• **PASSAGE**
◆ ◆ ◆

Why a thin renderer helped
- No drift. Two screens cannot disagree about a value neither one owns. They both display the last snapshot the server sent.
- New surfaces are nearly free. The control page and the QA preview consume the same
OverlayStateas the overlay, so adding a display meant subscribing to the socket, not reimplementing logic. - One place to test. Because phase and scoring logic live in the engine and not the view, the interesting behavior sits in a server module I can drive directly in unit tests, with no browser in the loop.
The visual layer never has to reason about timing or scoring. It just animates whatever phase the server says it is in, and counts down to a deadline the server set.
Zero-friction sessions, and surviving a drop
The model only works if a streamer can get going without a fight. Quizo addresses each session by a UUID URL with no login. You create a session, get a unique link, and drop it into OBS as a browser source. No account, no password, no ceremony.
But streaming is hostile to long-lived connections. Browser sources reload, machines hiccup, and even the deploy process restarts the server mid-round. Two mechanisms keep that from showing on stream. The WebSocket layer runs a ping/pong heartbeat: every 30 seconds it pings each client, and a socket that misses its pong gets terminated and cleaned up so dead listeners do not pile up. On the client, onclose schedules a reconnect after two seconds, and the very first thing the server sends a fresh connection is the current full state. A reconnect is just another client asking for the latest snapshot; nothing is reconstructed from guesswork.

◆ ◆ ◆

• **DATA EXTRACT**
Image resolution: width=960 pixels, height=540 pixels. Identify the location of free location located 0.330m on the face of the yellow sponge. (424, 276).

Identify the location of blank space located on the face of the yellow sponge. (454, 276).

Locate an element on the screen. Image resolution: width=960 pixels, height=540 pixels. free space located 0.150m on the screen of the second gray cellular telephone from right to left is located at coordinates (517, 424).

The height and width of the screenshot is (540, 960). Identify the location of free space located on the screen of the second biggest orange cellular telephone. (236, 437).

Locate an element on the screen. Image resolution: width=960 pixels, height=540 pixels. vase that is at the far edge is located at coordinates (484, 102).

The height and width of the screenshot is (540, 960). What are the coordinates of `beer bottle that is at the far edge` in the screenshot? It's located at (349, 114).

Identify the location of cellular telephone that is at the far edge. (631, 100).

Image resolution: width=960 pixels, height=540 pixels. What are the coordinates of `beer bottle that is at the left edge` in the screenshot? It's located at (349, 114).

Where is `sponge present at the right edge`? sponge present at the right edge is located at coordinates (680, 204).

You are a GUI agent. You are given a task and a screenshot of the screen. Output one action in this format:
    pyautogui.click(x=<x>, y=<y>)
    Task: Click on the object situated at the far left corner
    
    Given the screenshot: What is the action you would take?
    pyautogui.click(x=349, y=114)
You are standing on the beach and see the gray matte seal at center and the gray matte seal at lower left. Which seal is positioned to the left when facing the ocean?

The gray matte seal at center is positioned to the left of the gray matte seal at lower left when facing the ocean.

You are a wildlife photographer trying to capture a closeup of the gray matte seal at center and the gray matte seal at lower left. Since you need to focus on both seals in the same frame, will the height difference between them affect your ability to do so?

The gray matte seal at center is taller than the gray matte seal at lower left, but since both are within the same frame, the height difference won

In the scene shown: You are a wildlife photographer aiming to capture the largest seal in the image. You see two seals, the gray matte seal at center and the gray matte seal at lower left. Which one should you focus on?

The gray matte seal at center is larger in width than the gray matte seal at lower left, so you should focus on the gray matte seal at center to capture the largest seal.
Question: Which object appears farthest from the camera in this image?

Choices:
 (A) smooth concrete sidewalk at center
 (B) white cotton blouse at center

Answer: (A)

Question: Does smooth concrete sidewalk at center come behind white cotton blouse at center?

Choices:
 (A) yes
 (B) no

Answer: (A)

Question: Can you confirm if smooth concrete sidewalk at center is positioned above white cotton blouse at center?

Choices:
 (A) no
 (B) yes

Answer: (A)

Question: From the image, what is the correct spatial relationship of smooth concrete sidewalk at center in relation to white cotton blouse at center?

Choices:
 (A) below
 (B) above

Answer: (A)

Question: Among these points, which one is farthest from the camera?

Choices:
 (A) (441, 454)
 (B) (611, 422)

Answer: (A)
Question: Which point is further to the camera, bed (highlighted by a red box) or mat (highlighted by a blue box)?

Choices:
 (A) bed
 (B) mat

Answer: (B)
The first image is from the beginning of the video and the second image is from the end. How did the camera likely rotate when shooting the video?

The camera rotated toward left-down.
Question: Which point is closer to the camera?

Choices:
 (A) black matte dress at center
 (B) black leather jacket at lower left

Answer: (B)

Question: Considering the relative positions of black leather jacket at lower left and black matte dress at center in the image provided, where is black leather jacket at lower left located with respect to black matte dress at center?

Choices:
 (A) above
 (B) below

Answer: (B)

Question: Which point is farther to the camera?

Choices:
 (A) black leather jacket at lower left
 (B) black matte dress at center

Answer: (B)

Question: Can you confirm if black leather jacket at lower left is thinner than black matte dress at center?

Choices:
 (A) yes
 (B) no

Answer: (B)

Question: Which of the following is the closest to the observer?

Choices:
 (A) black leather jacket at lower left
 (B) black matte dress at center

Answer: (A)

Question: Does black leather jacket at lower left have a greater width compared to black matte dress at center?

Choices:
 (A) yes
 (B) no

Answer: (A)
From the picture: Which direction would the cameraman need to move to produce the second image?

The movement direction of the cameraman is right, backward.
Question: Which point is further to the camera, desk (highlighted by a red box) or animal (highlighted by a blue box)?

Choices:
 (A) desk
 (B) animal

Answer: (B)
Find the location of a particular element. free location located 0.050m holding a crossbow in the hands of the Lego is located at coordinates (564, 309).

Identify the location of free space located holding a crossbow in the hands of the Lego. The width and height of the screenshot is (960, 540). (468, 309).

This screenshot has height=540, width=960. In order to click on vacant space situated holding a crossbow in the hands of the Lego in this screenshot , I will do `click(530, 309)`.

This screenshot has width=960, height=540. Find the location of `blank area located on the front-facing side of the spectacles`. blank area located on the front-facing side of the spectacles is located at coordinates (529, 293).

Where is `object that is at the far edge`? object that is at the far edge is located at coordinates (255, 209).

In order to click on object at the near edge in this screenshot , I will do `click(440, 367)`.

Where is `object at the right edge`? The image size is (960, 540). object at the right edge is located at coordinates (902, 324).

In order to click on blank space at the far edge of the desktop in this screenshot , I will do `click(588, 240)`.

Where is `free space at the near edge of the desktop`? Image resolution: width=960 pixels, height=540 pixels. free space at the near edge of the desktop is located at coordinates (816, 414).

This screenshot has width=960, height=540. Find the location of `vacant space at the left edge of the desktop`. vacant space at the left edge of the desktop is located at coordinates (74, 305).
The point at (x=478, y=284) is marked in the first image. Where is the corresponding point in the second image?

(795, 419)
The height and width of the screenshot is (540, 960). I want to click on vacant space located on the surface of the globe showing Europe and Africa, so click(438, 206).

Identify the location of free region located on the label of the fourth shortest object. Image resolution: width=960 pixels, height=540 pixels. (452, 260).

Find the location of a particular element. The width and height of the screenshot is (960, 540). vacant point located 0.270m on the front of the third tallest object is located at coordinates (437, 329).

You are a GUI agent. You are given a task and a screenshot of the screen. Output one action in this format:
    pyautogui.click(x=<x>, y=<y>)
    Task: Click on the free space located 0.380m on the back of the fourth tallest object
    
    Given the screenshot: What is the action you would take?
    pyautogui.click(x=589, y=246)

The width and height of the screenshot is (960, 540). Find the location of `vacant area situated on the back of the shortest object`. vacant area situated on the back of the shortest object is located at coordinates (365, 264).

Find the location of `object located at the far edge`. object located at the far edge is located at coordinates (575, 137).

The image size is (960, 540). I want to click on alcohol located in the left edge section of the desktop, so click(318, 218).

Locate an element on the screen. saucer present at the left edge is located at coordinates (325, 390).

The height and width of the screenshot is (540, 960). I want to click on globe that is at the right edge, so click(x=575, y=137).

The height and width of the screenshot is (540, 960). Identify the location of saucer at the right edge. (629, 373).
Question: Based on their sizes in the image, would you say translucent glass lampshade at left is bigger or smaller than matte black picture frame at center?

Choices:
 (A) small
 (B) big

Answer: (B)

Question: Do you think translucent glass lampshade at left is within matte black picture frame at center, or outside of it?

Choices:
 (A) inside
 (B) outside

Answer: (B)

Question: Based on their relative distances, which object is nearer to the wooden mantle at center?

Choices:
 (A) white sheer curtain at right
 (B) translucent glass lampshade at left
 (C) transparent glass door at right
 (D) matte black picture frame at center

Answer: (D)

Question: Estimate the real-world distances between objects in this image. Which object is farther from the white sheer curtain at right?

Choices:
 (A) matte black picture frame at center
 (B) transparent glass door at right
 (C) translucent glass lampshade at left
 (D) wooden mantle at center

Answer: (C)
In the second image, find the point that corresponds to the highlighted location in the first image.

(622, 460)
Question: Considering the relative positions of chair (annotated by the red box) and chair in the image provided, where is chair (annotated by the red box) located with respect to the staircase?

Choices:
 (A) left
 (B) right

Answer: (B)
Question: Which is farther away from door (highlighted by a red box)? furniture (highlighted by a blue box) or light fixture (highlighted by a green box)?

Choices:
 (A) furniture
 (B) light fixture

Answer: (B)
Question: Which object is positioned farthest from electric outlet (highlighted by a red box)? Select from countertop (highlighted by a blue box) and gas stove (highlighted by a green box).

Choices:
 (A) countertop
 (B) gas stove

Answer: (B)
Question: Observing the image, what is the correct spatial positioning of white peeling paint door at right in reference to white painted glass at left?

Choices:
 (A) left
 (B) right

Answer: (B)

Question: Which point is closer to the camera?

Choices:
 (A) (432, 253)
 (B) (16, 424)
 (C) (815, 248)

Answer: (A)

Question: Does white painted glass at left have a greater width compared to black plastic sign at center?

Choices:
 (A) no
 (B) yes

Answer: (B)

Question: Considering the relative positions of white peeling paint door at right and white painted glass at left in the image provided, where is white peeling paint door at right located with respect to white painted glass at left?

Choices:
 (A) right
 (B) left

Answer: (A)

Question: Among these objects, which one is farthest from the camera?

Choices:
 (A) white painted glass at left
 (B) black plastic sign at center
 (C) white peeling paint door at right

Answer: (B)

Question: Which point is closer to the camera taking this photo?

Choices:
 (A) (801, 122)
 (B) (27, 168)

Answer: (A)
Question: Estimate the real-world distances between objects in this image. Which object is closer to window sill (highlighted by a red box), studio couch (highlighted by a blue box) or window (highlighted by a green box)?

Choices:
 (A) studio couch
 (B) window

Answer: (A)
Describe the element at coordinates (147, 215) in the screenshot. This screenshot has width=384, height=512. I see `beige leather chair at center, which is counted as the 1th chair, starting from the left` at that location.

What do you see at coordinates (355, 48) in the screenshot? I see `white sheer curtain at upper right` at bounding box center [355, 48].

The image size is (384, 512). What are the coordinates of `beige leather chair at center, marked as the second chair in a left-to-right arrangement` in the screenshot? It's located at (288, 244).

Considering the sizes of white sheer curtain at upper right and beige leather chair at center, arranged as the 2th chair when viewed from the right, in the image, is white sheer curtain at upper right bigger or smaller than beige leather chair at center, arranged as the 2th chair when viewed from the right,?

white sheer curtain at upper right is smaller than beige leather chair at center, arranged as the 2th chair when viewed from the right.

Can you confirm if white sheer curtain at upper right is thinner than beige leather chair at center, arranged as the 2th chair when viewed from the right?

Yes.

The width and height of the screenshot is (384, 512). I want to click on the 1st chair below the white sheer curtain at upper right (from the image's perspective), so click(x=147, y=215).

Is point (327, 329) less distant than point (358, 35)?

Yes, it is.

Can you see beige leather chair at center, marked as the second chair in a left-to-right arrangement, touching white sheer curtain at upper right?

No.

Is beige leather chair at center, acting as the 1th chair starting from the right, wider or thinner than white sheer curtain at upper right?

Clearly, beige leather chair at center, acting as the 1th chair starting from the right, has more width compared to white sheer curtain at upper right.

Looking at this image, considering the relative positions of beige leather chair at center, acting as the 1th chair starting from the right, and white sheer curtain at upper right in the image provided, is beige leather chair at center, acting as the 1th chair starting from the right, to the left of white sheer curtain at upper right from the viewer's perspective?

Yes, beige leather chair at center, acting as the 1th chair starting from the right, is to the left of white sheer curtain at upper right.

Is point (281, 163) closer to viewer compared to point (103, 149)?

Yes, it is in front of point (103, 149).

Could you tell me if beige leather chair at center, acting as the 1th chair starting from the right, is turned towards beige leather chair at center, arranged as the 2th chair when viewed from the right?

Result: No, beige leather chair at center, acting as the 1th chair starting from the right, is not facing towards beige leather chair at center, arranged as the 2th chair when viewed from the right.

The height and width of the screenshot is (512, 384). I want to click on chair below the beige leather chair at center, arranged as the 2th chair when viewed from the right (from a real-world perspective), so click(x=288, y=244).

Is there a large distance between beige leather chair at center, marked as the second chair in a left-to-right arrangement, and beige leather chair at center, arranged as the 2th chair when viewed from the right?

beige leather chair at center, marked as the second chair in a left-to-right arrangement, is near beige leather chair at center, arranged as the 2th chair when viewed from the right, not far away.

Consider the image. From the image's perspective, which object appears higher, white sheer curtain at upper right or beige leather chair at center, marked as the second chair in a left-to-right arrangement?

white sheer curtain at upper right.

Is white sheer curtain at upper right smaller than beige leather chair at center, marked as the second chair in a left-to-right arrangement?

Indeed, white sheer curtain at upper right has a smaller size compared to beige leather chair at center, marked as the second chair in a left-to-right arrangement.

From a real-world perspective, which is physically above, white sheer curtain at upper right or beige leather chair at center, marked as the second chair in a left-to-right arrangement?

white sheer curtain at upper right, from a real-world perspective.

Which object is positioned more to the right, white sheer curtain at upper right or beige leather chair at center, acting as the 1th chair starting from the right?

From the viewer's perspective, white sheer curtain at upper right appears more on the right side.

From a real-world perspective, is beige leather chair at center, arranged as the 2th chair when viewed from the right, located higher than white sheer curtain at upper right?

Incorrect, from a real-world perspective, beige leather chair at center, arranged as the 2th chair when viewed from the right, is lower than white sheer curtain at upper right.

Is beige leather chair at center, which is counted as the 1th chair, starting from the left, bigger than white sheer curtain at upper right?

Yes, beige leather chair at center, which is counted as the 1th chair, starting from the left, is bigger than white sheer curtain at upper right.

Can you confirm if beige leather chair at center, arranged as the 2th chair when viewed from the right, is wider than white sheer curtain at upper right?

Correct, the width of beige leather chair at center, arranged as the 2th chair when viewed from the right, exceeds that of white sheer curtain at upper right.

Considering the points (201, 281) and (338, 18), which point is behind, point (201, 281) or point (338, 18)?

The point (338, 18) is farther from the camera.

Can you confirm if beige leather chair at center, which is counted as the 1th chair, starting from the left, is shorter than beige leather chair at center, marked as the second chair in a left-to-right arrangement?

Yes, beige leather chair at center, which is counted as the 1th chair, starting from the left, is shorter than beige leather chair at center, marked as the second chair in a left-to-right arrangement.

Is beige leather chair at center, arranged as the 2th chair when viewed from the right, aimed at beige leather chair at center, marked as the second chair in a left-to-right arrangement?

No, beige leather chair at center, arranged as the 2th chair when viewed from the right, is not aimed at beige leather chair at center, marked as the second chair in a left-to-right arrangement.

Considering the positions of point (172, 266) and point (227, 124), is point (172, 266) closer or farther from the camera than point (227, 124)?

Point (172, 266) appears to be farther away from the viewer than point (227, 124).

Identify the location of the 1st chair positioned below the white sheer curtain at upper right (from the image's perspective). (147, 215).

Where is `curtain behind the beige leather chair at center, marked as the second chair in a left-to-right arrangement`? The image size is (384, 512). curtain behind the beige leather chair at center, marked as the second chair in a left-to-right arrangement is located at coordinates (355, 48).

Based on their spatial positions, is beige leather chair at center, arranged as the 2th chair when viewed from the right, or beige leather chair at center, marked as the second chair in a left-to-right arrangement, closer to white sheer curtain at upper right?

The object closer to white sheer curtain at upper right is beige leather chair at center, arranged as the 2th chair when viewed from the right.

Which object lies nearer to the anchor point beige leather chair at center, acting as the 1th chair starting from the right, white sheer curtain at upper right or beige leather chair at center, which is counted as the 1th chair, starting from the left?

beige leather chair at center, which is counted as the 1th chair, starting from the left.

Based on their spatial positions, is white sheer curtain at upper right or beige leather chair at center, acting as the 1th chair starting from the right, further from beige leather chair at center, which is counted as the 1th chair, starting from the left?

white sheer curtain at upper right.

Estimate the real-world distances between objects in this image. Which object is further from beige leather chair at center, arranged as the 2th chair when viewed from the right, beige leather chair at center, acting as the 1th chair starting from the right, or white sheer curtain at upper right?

◆ ◆ ◆

• **PROBLEM 1**
How would you render this sentence from the passage on Quizo's design in Spanish: "Two screens cannot disagree about a value neither one owns."
• **PROBLEM 2**
Can you resume the passage on Quizo's design, writing on from its final sentence?

• **ANSWER SECTION 1**
Dos pantallas no pueden discrepar sobre un valor que ninguna de las dos posee.

• **ANSWER SECTION 2**
Server restarts are the harder case, and this is where persistence earns its keep. Session status, current question index, and crucially phase_ends_at are written to SQLite on every transition. When the engine loads a session back into memory after a restart, it compares that stored deadline to the current time:
if (deadline > now) {
// still time left: resume the timer with the remainder
resumeTimer(Math.ceil((deadline - now) / 1000));
} else {
// the window elapsed while we were down: catch up now
handleExpiredDeadline();
}
If the answer window was still open, it resumes with the correct remaining seconds. If the window quietly expired while the process was down, the engine immediately runs the transition that should have already happened, so the round catches up instead of freezing on a stale question. Persisting the authoritative state, not the client view, is what makes reconnects and restarts boring.
What I learned
- If multiple clients must agree, give one of them ownership and let the rest render. Disagreement you cannot represent is disagreement you never have to debug.
- Broadcasting a full, idempotent snapshot beats diffing when correctness matters more than bandwidth, especially across flaky connections.
- Send a deadline, not a countdown. Let each client derive remaining time, so a missed tick self-heals instead of accumulating into a visible skip.
- Know where your code actually runs. The OBS browser source throttles timers, and the fix had nothing to do with my architecture and everything to do with its rendering environment.
- Persist the source of truth, not the view. A stored deadline turned both reconnects and server restarts into routine catch-up rather than recovery puzzles.